Text segment
━━━━
Skip to main content

Curate

The Curate page is where most of the pre-processing work is performed. Here, all the source files will be parsed into discrete samples of consistent size. Then, all samples will be added to a sample list. This section contains two sub-tabs: Source Files and Data Sample Lists.

  • Source Files: This is where you manage the raw data collected during your project.
  • Data Sample Lists: Here, you create smaller, curated datasets from the available source files.

When collecting data for extended periods, the resulting files are often too large for microcontroller units with limited memory and processing power. These devices are designed to handle smaller, focused datasets, enabling them to process only critical instances where meaningful events occur.

The Curate page helps to achieve this by breaking down large data files into smaller, manageable pieces. This process ensures that the model can be trained effectively to mimic real-world scenarios, optimizing its performance for deployment in constrained environments. Breaking down the data files is important as these blocks will be the input to your ML model. For example, if your data files is 10 seconds long, you can break it down into 10 segments, 1 second long each. We can choose the length of these segments based on prior knowledge of a use-case or start with a 1 second window length and experiment from there.

Curate page

Source Files

Here, you can see all the uploaded data files along with their File Name, Size, Type, Uploaded date, Data Shape and Sample Rate.

Viewing Project Members

Select the Show Only Project Members checkbox to filter the source files displayed, limiting the view to files associated with project members only.

Actions

In the Action dropdown menu, you’ll find the following options:

  • Select All: Select all files listed.
  • Deselect All: Clear all selected files.
  • New List From Selected: Create a new list using the selected files.
  • Segment List From Selected: Create a segmented list from the selected files.
  • Edit Metadata Type: Modify the metadata type for the selected files.
  • Format Selected: Define or update the file format for the selected files.
  • Remove Selected: Remove the selected files from the project.
  • Import Metadata: Upload a metadata file to add or update metadata for the source files.
  • Close: Exit the action menu without making changes.

Creating a Segmented List

After labeling your files, you can create a segmented list to divide your data into smaller, manageable samples for analysis and training. Follow these steps to configure the segmentation method and options effectively.

Why segmentation?

Segmentation plays a crucial role in generating models that are optimized for deployment in resource-constrained environments, such as those using microcontrollers (MCUs). These models are designed to process live data quickly and efficiently, often within small time windows, such as 1 second, 500 milliseconds, or even shorter durations.

In real-world applications, models need to make predictions based on short, continuous streams of data rather than long, uninterrupted recordings. To replicate this scenario during the training phase, raw data is divided into smaller segments. These segments are then used to train the model, enabling it to learn and adapt to the type of data it will encounter in live, production environments.
━━━━
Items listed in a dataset
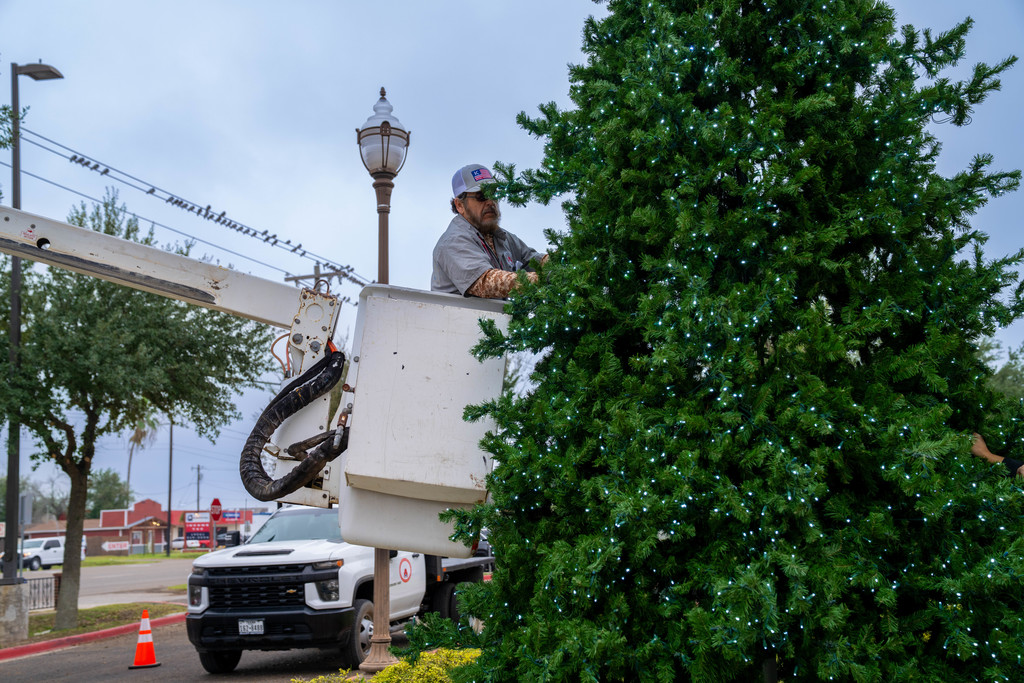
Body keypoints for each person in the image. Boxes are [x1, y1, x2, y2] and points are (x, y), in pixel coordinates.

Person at [431, 164, 548, 298]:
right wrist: (542, 279)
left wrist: (563, 261)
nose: (490, 201)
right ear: (459, 205)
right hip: (460, 319)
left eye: (493, 194)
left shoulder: (503, 237)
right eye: (481, 196)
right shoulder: (453, 241)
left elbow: (534, 260)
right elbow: (485, 282)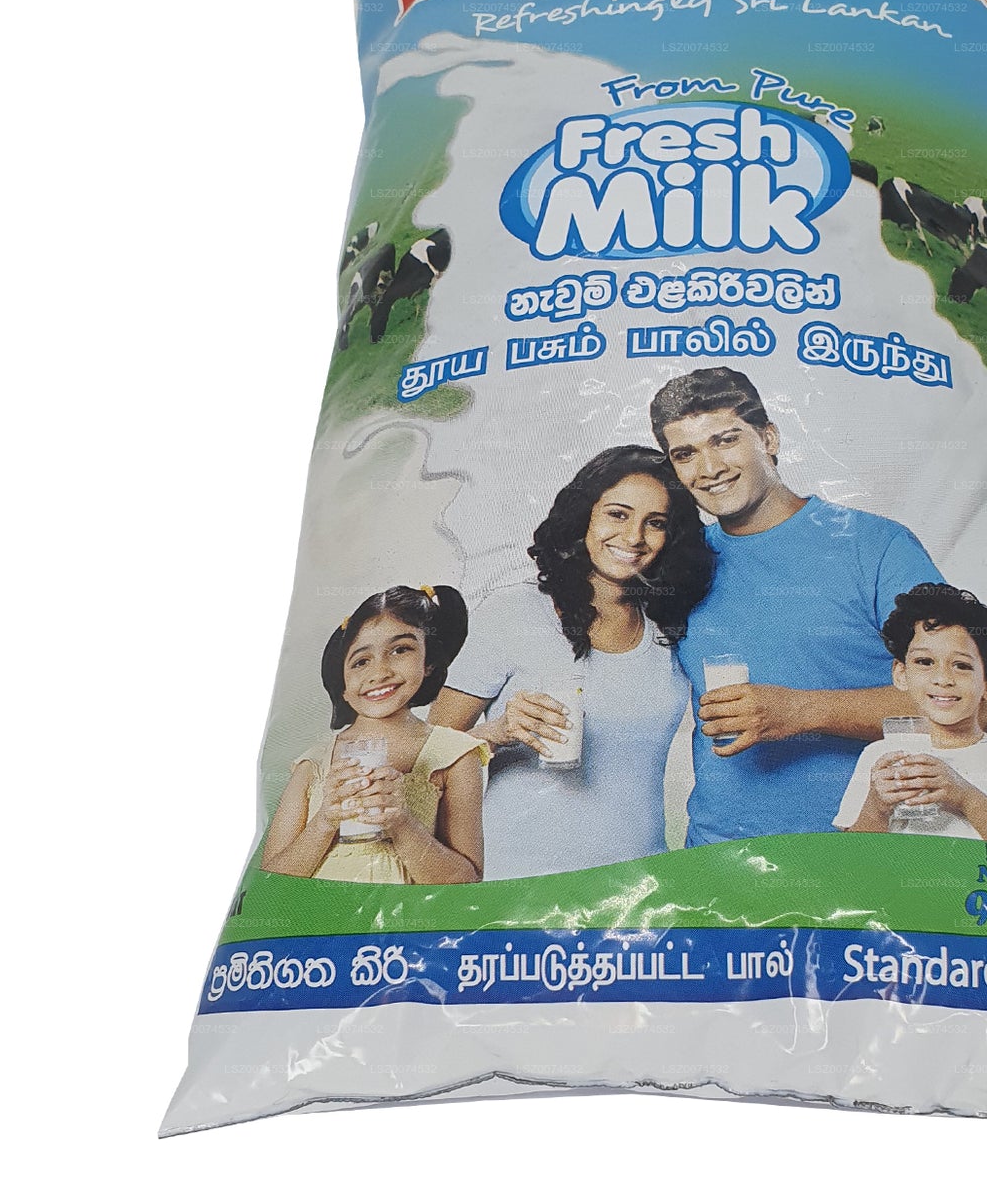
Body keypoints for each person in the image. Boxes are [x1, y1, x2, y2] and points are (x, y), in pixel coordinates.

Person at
━━━━
Complete the following
• a. Translate this sentence from the Curate page text into Spanish: "Segmentation plays a crucial role in generating models that are optimized for deployment in resource-constrained environments, such as those using microcontrollers (MCUs)."
• b. Condense the paragraph of the Curate page text that begins "The Curate page helps to achieve this" into a bulleted list that keeps its main facts.
The material has no connection to the Curate page text.

Results by task
• a. La segmentación desempeña un papel crucial en la generación de modelos optimizados para su implementación en entornos con recursos limitados, como los que utilizan microcontroladores (MCU).

• b.
- The Curate page breaks large data files into smaller, manageable pieces.
- This lets the model be trained to mimic real-world scenarios and optimizes it for deployment in constrained environments.
- The resulting blocks are the input to the ML model.
- Example: a 10-second data file can be split into ten 1-second segments.
- Segment length can be based on prior knowledge of a use case, or you can start with a 1-second window and experiment.